If you've read my blog over the past several months, you know the last year and a half has been painful.These days, weeks, and months have stretched me in ways I never knew I could be pulled. I've gone through the stages of grief more than once. Up one side and down the other, as we say in the South. I've been lied to, lied about, thrown in the fire, burned, scarred ...

But somehow, I came out on the other side and discovered that the fire--the burning--did not char me; it refined me.

Like gold.

While I would give anything not to have had to endure these many months, and to get my old life back, I can't say I'm sad about the glitter and polish. And, right here, right now, I want to thank those who loved me through the worst of it. One in particular who heard my screams. My wails. Who listened as I beat my fist on the floor. Who understood as I threatened everything from homicide to suicide and knew I didn't mean it.

Well. Not really.

And in the  midst of it, God brought someone so special, someone who would change my life and who would lead me to others who would add to the metamorphosis.

I'd like to tell you more about her. About them.

Stay tuned.

Friday, October 5, 2012

Doing Something New & Different

I've decided to change things around here at my blog.

Not sure what the change will be, but a change is coming.

Stay tuned ... I'll be back, probably next Monday.

Eva

Tuesday, October 2, 2012

Monday's Musings on All Things Southern (a day late...)

So, how about a little funny about Georgia (my home state!)?      

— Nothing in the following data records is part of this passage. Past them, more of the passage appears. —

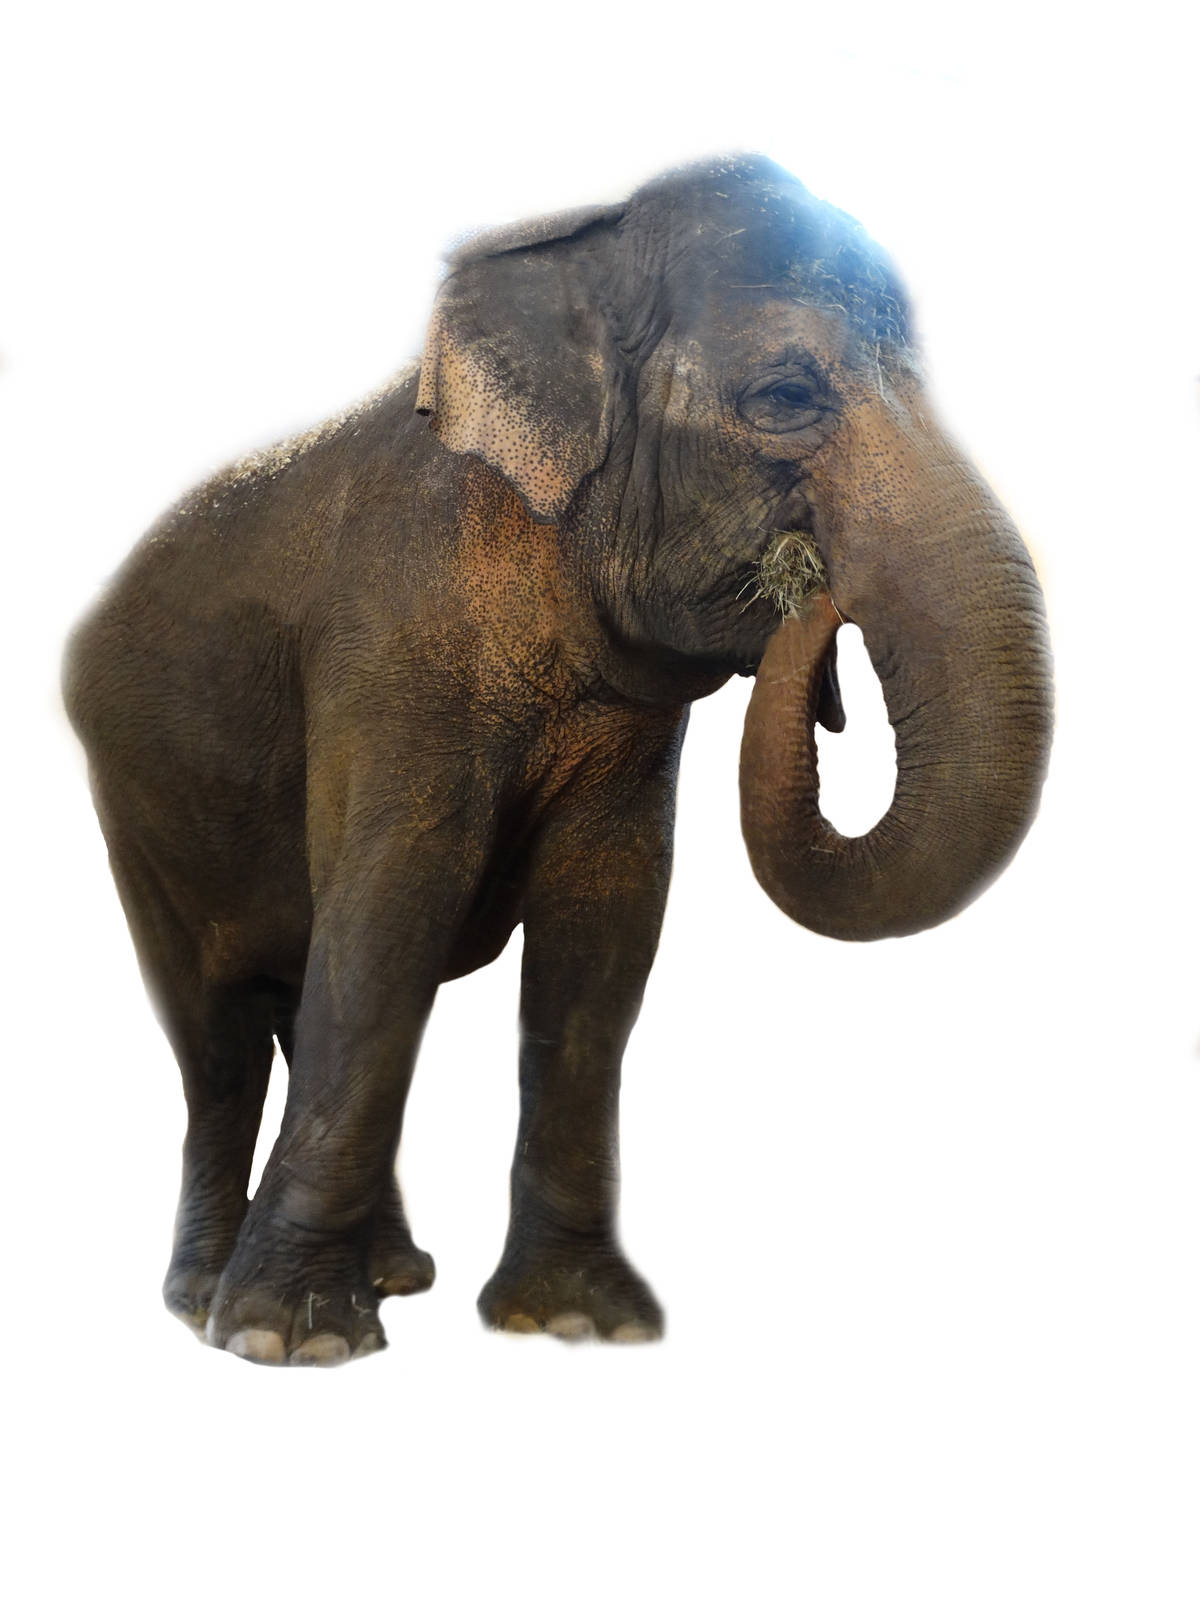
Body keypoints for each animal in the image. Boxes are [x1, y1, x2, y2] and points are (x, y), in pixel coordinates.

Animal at [63, 154, 1053, 1365]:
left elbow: (604, 931)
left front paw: (580, 1321)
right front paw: (290, 1342)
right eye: (784, 398)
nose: (811, 593)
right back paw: (208, 1299)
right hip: (131, 802)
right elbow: (395, 906)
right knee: (217, 1033)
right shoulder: (394, 640)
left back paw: (391, 1274)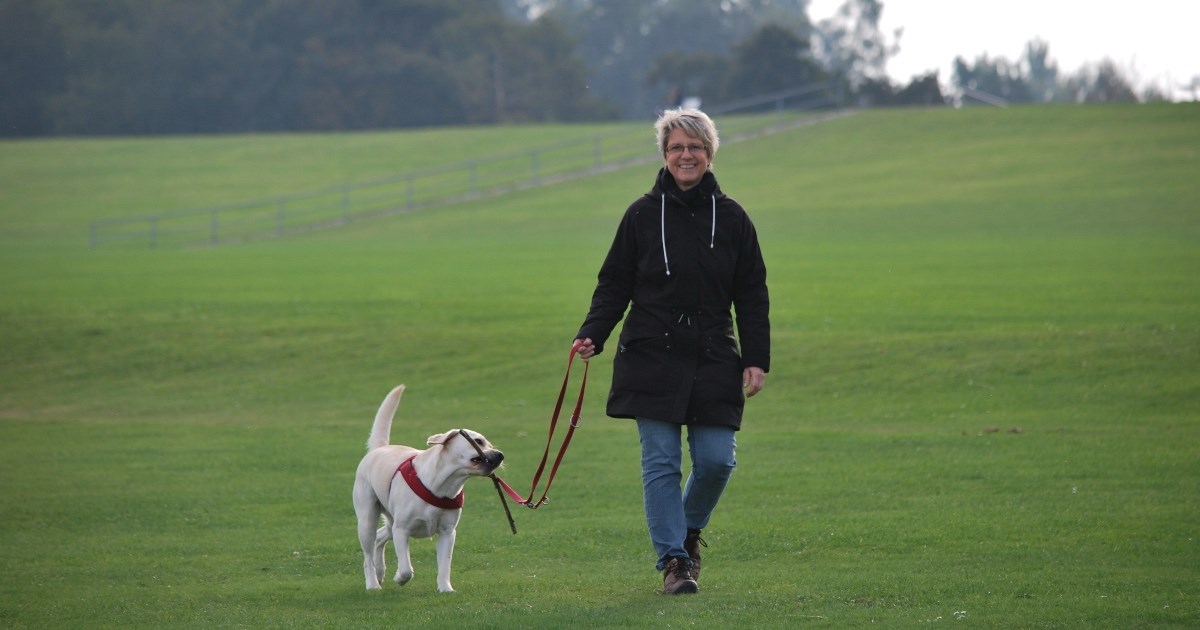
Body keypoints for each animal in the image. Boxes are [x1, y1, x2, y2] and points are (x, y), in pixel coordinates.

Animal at [355, 381, 506, 592]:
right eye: (478, 441)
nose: (501, 455)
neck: (442, 485)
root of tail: (380, 448)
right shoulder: (402, 530)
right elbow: (406, 568)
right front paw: (399, 578)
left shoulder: (447, 533)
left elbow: (444, 565)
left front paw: (445, 589)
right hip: (367, 518)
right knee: (368, 553)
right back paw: (372, 583)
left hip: (390, 521)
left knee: (379, 537)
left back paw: (380, 572)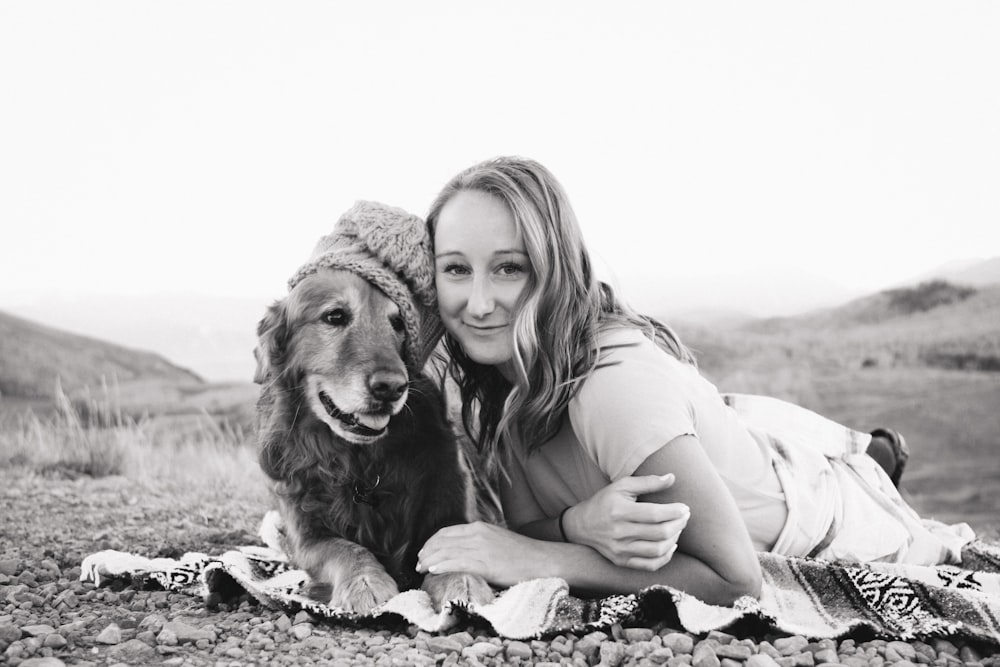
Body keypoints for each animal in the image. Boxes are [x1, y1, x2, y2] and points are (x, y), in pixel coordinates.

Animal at [256, 268, 494, 616]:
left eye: (398, 323)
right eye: (335, 315)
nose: (392, 387)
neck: (363, 462)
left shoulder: (454, 497)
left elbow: (457, 540)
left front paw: (463, 582)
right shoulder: (306, 535)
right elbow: (343, 548)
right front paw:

Seems the owner of a golf course in Georgia was confused about paying an invoice, so he decided to ask his secretary for some mathematical help.

He called her into his office and said, "Seeing as y'all graduated from the University of Georgia, and I need some help, I'm gonna pose a question for ya. If I was to give you (pronounced ewe) $20,000 but wanted you to subtract 14%, how much would you take off?"

The secretary thought for a moment, then replied, "Ever-thang but my earrings."